Совершенно напрасно, потому что к этому самому процессу маг попытался перейти, но… не по регламенту все это. Пришлось еще чуток колдануть, чтобы прыть у некоторых поубавить. К слову о регламенте — обернулась к своему платью, грудой ткани лежащему на полу, тихо выругалась, а затем, протянув руку, указала на него пальцем, щелчок и оно стало самым что ни на есть регламентированным нарядом. Призадумавшись, щелкнула повторно — и окно задернулось плотной тканью, в подсвечниках вспыхнули свечи, волосы мои приобрели прокрашенный черный цвет, губы заблестели от помады, белье почернело и стало кружевным, на столе возникли бутылка, бокалы с вином, из которых якобы пили. Вот теперь обстановка более-менее соответствовала черноведьминскому кодексу.

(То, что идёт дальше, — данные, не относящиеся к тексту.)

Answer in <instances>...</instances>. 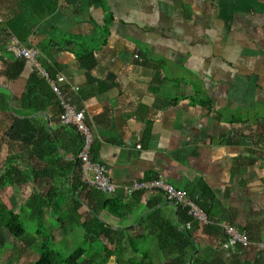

В следующее мгновение рухнула дверь в лавку.
Я поняла это даже не по треску, шуму и звуку разбитого стекла, а потому как разом взвыли камышовые коты. Именно коты, а не те духи, которые в них вселились. Соответственно ворвавшимся был рожа.
Рядом натужно сопел березка, которому после моего небольшого магического вмешательства, снился тот самый процесс, а внизу раздалось боевое «Мааааау!».
Следом взбешенное:
— Телль!
И коты ринулись в атаку.
Почти сразу в полу возник торс Дохрая и мой дух хранитель вопросительно на меня посмотрел.
— Так чтобы коты не пострадали, — ответила я.
Дохрай вскинул нарост, который ему вполне заменял бровь.
— Ладно, уже можешь пускать, пока эта рожа мне всю лавку не разнесла, — сдалась я.
Щелкнула пальцами.
Альфред судорожно дернулся и обмяк, погружаясь в гораздо более глубокий сон. Я же уютно устроилась у него на груди, с самым блаженным выражением на лице. Мне действительно было очень хорошо сейчас.